Pembrolizumab is an immune checkpoint inhibitor drug that has already been shown to be successful in the treatment of several types of cancer, including lung and skin cancer. However, tumors can develop resistance to it and some patients who initially benefit eventually become ill.

Leading the study, Dr Anna Minchom, a clinical scientist at the Cancer Research Institute and a consultant medical oncologist at Royal Marsden, said: “Immunotherapy has shown amazing promise in cancer care over the past decade, but it has not worked well. does become resistant in all cancers and cancers can often become resistant. This combination may be a way to target their cancer even after it has stopped responding to immunotherapy.”

Guadecitabine may help overcome this resistance, the doctors, researchers and scientists involved in the trial have discovered.

Of the 30 patients whose cancer activity was analyzed, the disease was stopped in its tracks, with no tumor progression for 24 weeks or longer for 37%. Three-fifths (60%) of the group were resistant to immunotherapy before the trial.

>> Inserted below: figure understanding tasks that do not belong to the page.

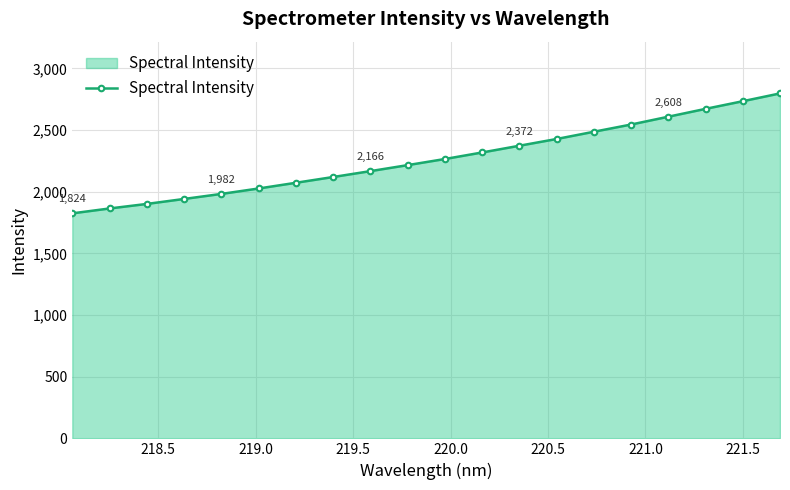

Reading left to right, transcribe all the data shown in this chart.

1824.6	1864.2	1900.9	1941.4	1982.2	2026.2	2072.5	2119.3	2167.0	2215.6	2265.3	2318.2	2372.9	2427.6	2486.3	2544.9	2608.2	2671.9	2733.8	2797.1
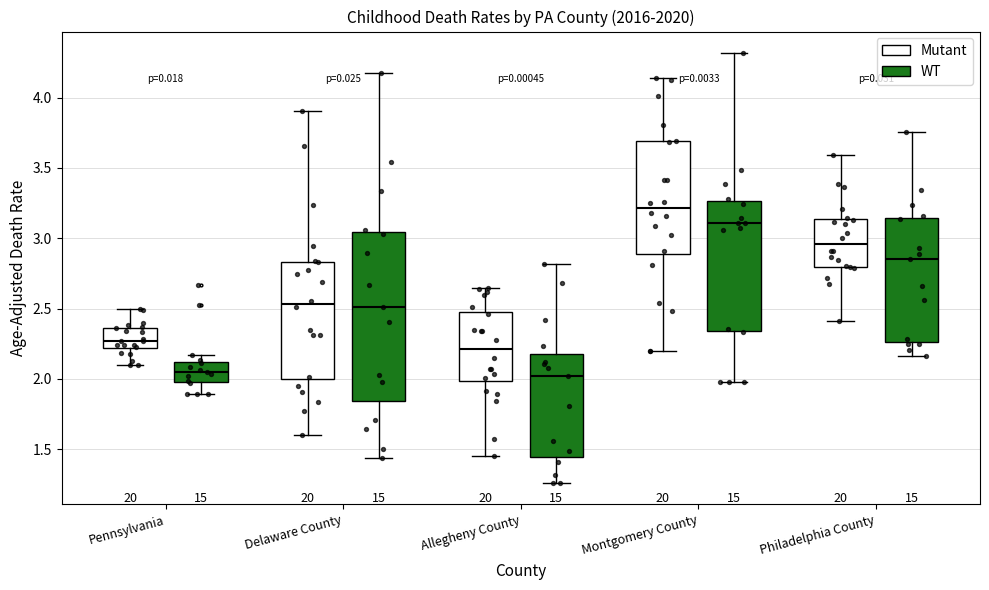

Reading left to right, read every box against the y-axis: the position of its median line, the range the box covers, and the ends of its whiskers. The values are not printed on the chart, so give them approximately, as read against the axis.

Pennsylvania (Mutant): median 2.25, box 2.20 to 2.35, whiskers 2.10 to 2.50
Pennsylvania (WT): median 2.05, box 2.00 to 2.10, whiskers 1.90 to 2.15
Delaware County (Mutant): median 2.55, box 2.00 to 2.85, whiskers 1.60 to 3.90
Delaware County (WT): median 2.50, box 1.85 to 3.05, whiskers 1.45 to 4.15
Allegheny County (Mutant): median 2.20, box 2.00 to 2.45, whiskers 1.45 to 2.65
Allegheny County (WT): median 2.00, box 1.45 to 2.20, whiskers 1.25 to 2.80
Montgomery County (Mutant): median 3.20, box 2.90 to 3.70, whiskers 2.20 to 4.15
Montgomery County (WT): median 3.10, box 2.35 to 3.25, whiskers 2.00 to 4.30
Philadelphia County (Mutant): median 2.95, box 2.80 to 3.15, whiskers 2.40 to 3.60
Philadelphia County (WT): median 2.85, box 2.25 to 3.15, whiskers 2.15 to 3.75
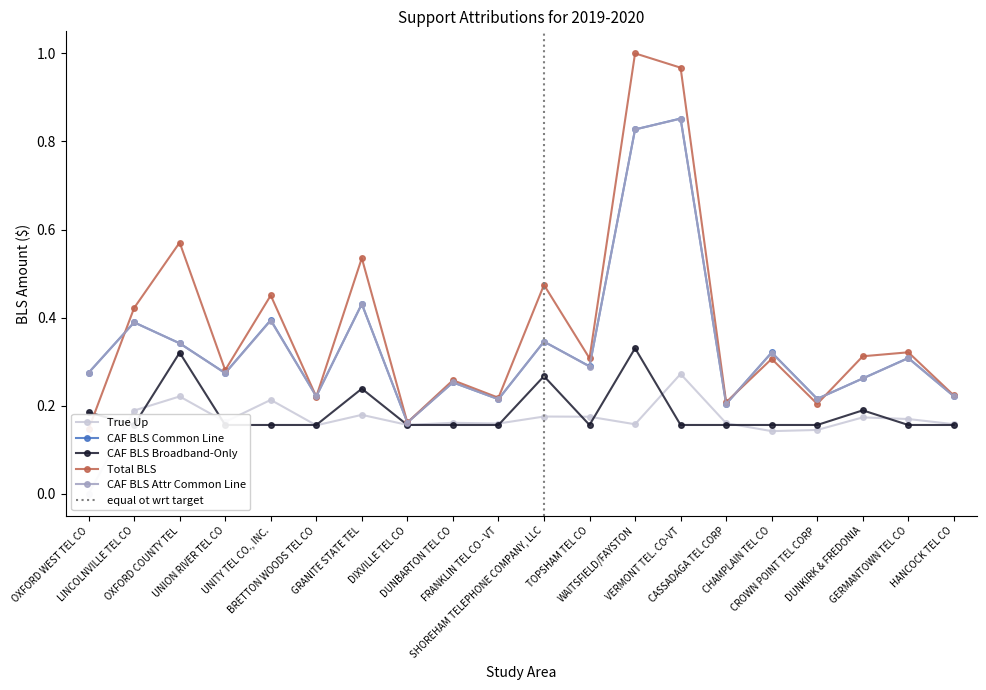

Where is the first local maximum for True Up?

OXFORD COUNTY TEL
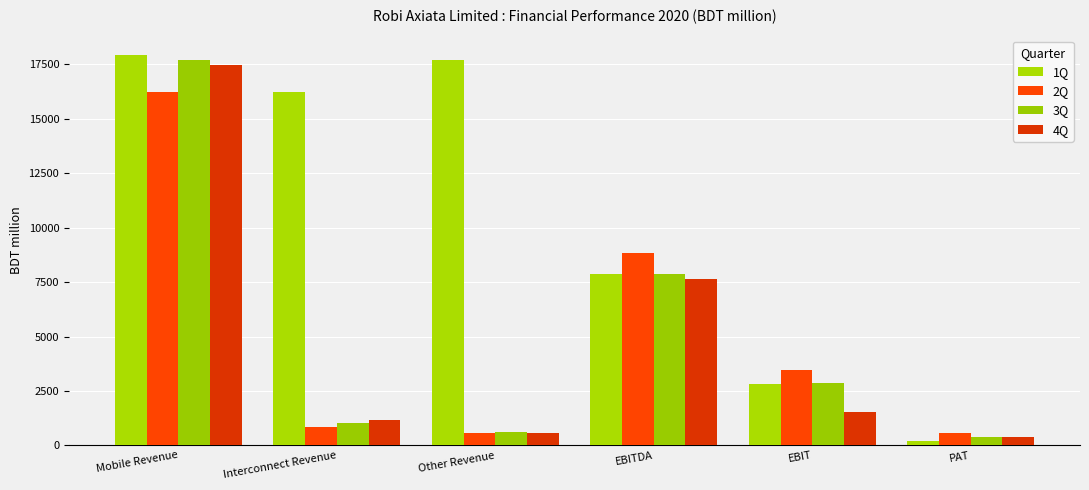

What is the value of the 1Q bar at the 3rd from the left?

17710.0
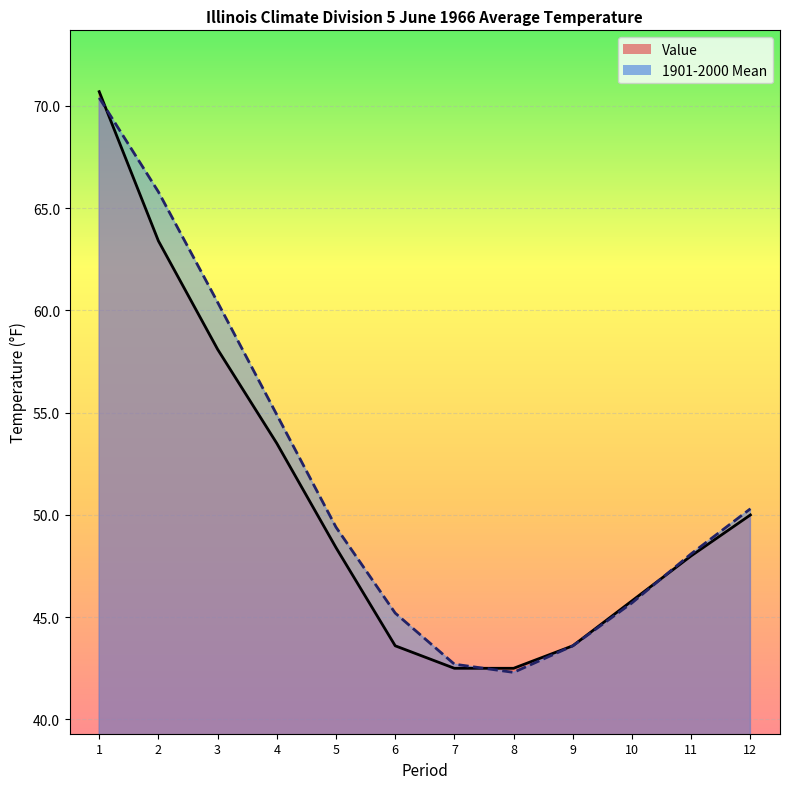

What is the difference between the second highest and minimum values in the Value series?

20.9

Of those, nearly four in 10 (39%) did not get sick after taking the drug combination.

The new treatment seems to be particularly beneficial for patients with lung cancer. Of those resistant to immunotherapy, half had controlled their disease for 24 weeks or longer.

Alison Soden, 61, of Dorset, was diagnosed with lung cancer four years ago and told she had a year to live, but then received pembrolizumab for three years. He is now cancer free.

“I know there is a chance that my cancer could come back and develop resistance to treatment, so it is reassuring to know that there are ongoing research efforts aimed at reversing cancer resistance to immunotherapy, ” He said. “I hope this new experimental drug combination will eventually make it to the clinic and help people who have developed resistance to pembrolizumab.”